Nous avons dit que la nouvelle méthode d’action révolutionnaire entreprise par les ouvriers métallurgistes de prendre possession des usines, si elle était suivie par toutes les autres catégories de travailleurs, de la terre, des mines, du bâtiment, du chemin de fer, des dépôts de marchandises de tout genre, des moulins, des fabriques de pâtes alimentaires, des magasins, des maisons, etc., amènerait la révolution, qui se ferait même sans répandre une seule goutte de sang.
Et ce qui semblait être jusqu’à hier un rêve, commence aujourd’hui à être une chose possible, étant donné l’état d’âme du prolétariat et la rapidité par laquelle les initiatives révolutionnaires se propagent et s’intensifient.

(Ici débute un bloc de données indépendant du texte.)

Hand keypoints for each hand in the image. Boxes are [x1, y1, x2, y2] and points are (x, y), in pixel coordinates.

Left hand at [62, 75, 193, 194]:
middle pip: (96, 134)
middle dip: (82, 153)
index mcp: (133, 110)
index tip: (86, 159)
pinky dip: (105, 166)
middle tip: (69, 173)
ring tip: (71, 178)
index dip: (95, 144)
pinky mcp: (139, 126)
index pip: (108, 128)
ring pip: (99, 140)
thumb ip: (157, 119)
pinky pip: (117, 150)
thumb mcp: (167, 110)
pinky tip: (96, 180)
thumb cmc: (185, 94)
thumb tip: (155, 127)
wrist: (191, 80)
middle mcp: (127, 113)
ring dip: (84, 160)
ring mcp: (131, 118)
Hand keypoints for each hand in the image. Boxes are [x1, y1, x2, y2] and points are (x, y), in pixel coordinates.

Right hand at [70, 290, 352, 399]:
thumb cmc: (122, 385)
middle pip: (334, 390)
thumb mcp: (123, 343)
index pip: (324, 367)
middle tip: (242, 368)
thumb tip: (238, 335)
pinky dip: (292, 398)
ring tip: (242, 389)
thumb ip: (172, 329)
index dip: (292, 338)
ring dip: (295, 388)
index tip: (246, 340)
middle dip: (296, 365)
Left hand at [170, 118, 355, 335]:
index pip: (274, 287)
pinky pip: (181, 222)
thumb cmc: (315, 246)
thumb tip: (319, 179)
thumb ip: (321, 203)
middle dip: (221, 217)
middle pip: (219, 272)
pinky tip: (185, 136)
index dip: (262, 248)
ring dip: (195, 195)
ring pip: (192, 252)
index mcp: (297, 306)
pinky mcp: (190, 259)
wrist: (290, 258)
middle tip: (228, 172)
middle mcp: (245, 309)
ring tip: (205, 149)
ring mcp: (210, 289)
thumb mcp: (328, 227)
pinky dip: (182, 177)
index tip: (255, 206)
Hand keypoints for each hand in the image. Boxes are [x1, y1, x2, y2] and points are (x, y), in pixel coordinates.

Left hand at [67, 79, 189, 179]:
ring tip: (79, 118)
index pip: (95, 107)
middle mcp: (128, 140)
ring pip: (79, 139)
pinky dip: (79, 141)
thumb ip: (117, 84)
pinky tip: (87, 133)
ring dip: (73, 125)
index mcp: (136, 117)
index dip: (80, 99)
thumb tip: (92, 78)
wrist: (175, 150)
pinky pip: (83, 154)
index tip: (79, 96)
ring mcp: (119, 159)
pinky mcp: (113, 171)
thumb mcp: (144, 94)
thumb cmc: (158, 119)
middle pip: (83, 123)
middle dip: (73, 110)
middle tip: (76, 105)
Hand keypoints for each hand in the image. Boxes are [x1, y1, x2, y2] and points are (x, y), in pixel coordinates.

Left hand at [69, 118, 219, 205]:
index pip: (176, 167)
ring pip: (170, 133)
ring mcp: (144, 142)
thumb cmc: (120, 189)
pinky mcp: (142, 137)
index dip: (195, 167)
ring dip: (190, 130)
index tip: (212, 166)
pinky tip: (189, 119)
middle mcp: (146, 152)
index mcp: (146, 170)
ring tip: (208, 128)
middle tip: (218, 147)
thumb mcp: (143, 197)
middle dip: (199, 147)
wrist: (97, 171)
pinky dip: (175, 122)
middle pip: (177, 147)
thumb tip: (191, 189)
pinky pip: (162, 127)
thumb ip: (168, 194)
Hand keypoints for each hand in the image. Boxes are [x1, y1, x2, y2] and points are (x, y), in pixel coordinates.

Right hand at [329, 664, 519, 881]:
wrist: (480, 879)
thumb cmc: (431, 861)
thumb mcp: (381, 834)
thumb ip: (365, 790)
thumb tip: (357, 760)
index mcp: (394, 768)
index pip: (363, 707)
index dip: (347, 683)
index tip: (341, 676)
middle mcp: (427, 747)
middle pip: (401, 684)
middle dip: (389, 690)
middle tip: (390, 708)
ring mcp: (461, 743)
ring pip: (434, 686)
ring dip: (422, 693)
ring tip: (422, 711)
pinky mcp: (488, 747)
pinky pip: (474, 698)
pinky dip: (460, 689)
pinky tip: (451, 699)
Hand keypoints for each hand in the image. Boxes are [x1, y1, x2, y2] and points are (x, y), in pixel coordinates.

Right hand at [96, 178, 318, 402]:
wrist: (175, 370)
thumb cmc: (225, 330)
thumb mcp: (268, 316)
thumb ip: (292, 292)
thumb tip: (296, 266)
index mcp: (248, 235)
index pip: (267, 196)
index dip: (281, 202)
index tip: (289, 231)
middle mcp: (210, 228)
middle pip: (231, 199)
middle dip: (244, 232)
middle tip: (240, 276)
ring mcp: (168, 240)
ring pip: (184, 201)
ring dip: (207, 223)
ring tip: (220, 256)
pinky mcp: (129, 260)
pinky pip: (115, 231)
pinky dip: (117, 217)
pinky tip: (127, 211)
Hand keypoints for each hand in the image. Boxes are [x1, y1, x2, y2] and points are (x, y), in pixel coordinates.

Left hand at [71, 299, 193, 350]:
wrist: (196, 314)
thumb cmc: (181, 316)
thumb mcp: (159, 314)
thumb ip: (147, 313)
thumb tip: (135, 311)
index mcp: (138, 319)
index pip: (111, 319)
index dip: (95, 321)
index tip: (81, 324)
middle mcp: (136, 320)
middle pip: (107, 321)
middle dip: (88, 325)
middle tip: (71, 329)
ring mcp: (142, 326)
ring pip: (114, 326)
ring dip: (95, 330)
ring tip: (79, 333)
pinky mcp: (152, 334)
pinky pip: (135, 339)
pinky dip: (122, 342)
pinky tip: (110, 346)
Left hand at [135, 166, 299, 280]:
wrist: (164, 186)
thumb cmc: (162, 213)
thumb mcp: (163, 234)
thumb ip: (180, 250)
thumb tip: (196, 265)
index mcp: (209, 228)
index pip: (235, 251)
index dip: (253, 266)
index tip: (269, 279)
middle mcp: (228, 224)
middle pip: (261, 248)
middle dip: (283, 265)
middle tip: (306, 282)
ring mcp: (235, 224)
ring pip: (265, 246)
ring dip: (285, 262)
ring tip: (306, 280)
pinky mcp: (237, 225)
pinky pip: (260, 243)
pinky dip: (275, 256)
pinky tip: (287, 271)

Mais cet espoir que nous avons ne signifie pas que nous croyons au repentir des classes privilégiées et à la passivité du gouvernement. Nous ne croyons pas aux déclins paisibles. Nous connaissons toute la rancœur et toute la férocité de la bourgeoisie et de son gouvernement. Nous savons qu’aujourd’hui, comme toujours, les privilégiés ne renoncent que s’ils sont obligés par la force ou par la peur de la force. Et si pour un instant nous pouvions l’oublier, la conduite quotidienne et les propos exprimés tous les jours par les industriels et par le gouvernement avec leurs gardes royales, leurs carabiniers, leurs sbires soudoyés en uniforme ou non, sont là pour nous le rappeler. Il y aurait là pour nous le rappeler, le sang des prolétaires, le sang de nos camarades assassinés.
Mais nous savons aussi que le plus violent des tyrans devient bon s’il a la sensation que les coups seront tous pour lui.
Voilà pourquoi nous recommandons aux travailleurs de se préparer à la lutte matérielle, de s’armer, de se montrer résolus à se défendre et à attaquer.
Le problème est, et reste, un problème de force.
La phrase sans une seule goutte de sang, prise au pied de la lettre, restera, malheureusement !, une façon de dire. Mais il est certain que plus les travailleurs seront armés, plus ils seront résolus à ne s’arrêter devant aucune extrémité, et moins la révolution répandra de sang.
Cette noble aspiration de ne pas répandre de sang ou d’en répandre le moins possible, doit servir comme encouragement à se préparer, à s’armer toujours plus. Parce que plus nous serons forts et moins de sang coulera.